Nail problems are usually not caused by anything serious. Brittle, loose nails with a changing color or shape are common nail problems.
Changes in your nails may occur over time.
The following characteristics characterize nail problems:
- You may get thicker or break more easily (brittle) as you get older
- Become more complex, softer, or more brittle during pregnancy (they should be healthier within six months of having a baby)
- Change color, become loose, and eventually fall off after an injury
Fingernails that fall off after an injury should grow back within six months. Toenails take up to 18 months to mature.
Reasons for nail issues
Most nail issues are brought on by:
- Getting hurt or chewing your nails
- Using excessive amounts of nail polish or smoking to discolor your nails
- Not doing a conventional nail trim or cutting your nails at an angle
- Frequent contact with water or cleaning supplies
- Fungus in the nails
Nail issues can be a sign of a more chronic illness, such as:
- Toenail psoriasis
- A lack of iron causes anemia
- Either an overactive or underactive thyroid
- Liver, heart, or lung disease
Additionally, some medications can harm your nails. Check the adverse effects of any medications you are taking.
Preventing nail problems
To deal with your nail issues, you may do a few things:
- Use rubber gloves if your hands are in the water, or you frequently use cleaning solutions
- Using a gentle nailbrush, clean your nails
- Regularly moisturize your hands, paying particular attention to the tips of your nails
- routine nail trimming (it may help to cut them after a shower or bath)

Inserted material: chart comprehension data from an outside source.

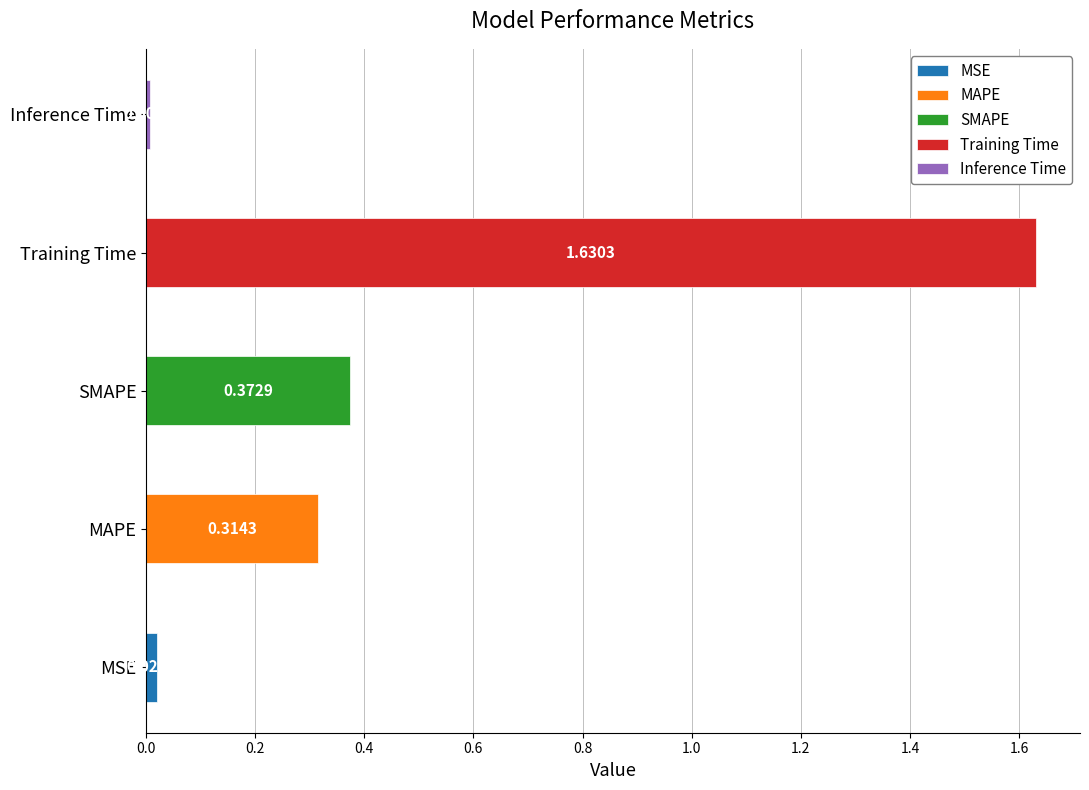

What is the greatest value displayed?

1.6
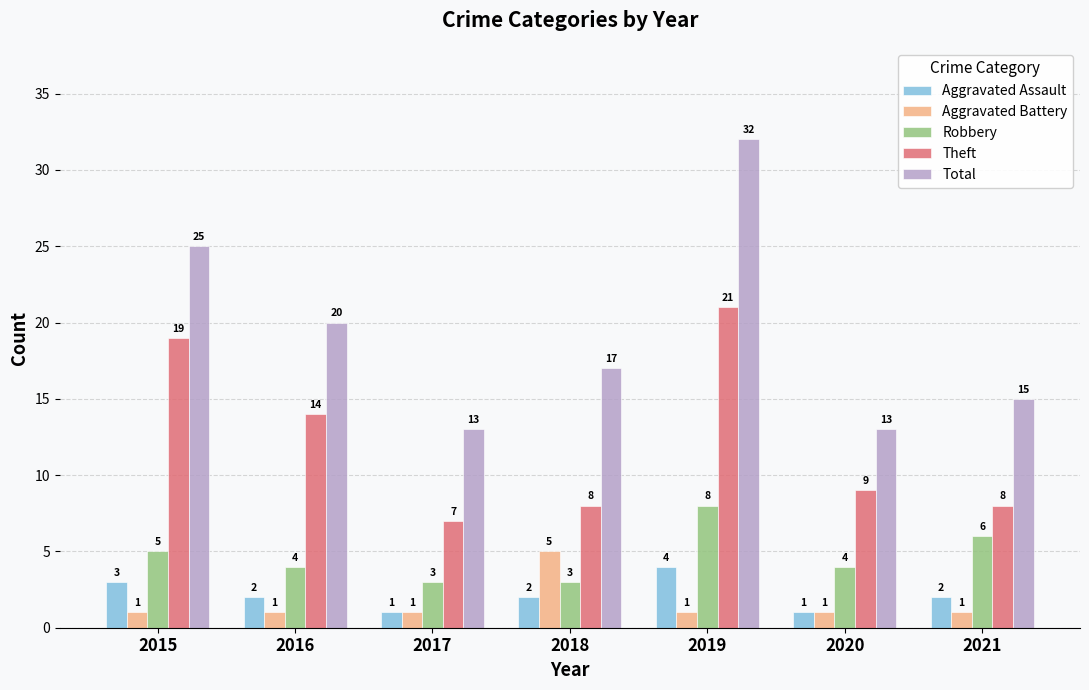

At which category does the chart reach its peak across all series?

2019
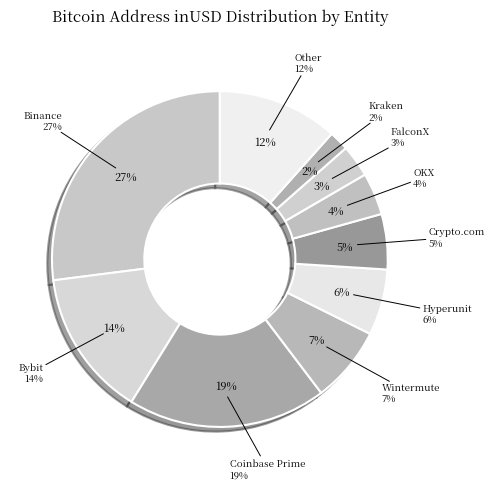

How many slices are in this pie chart?

10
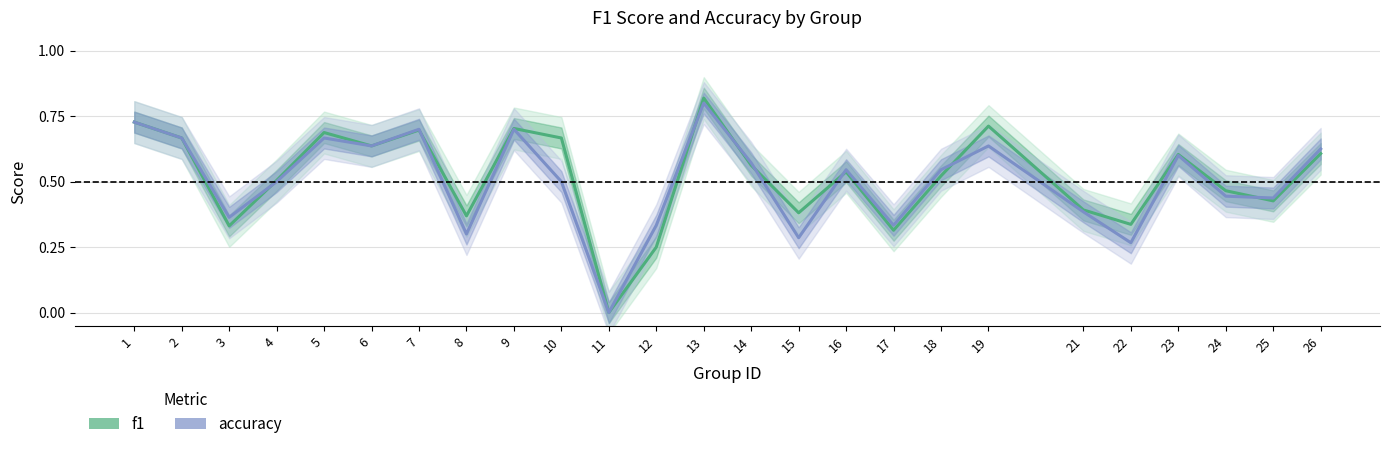

List the labels in order of f1 value, smallest first.

11, 12, 17, 3, 22, 8, 15, 21, 25, 24, 4, 18, 16, 14, 23, 26, 6, 2, 10, 5, 7, 9, 19, 1, 13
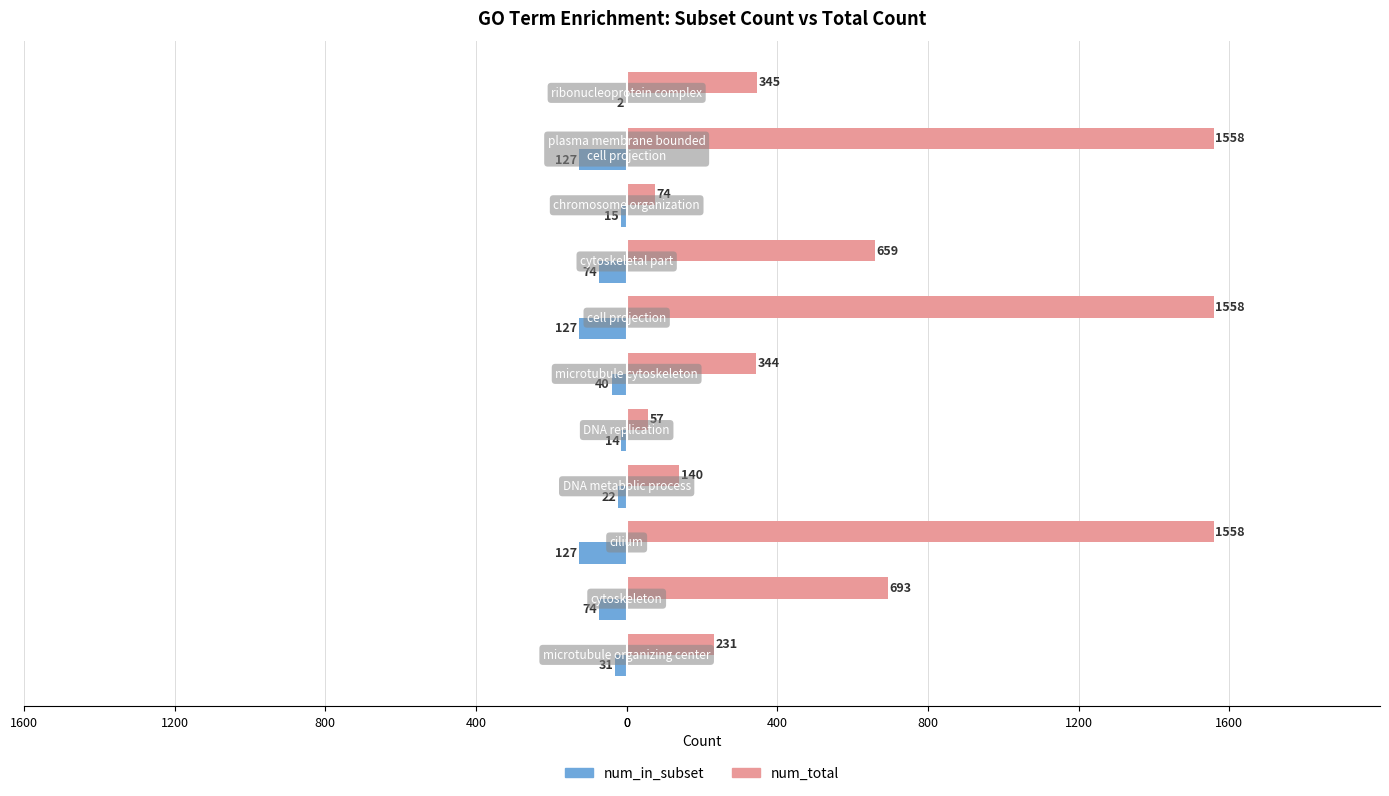

What are all the series names shown in the legend?

num_in_subset, num_total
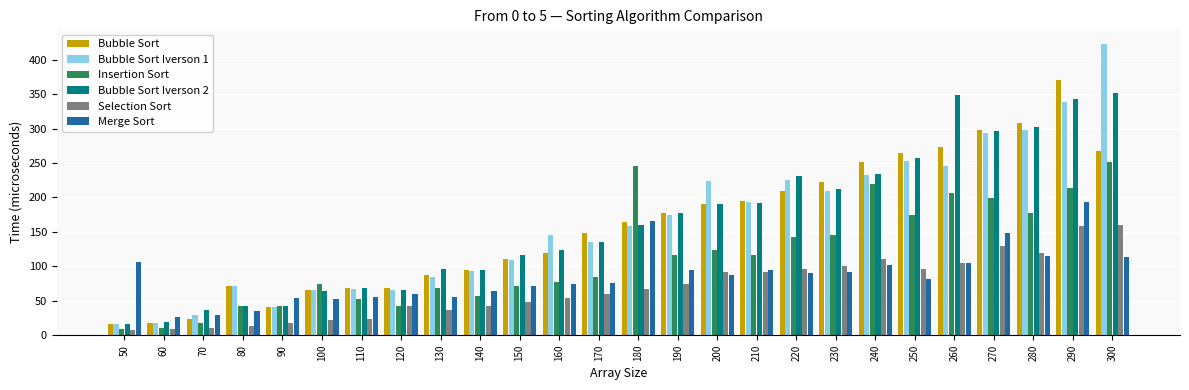

How many groups of bars are there?

26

- Cut broken or loose nails back to the point of attachment so that they can regrow naturally
Consult a doctor if:
A nail has changed in shape or color or fallen off without apparent cause; the skin around your nails has become sore, red, swollen, and warm (paronychia), which may indicate an infection or an ingrown toenail.
Consult a podiatrist if
You can’t reach your nails, or they are too difficult to cut.
Your doctor recommends a foot care specialist in some cases (podiatrist).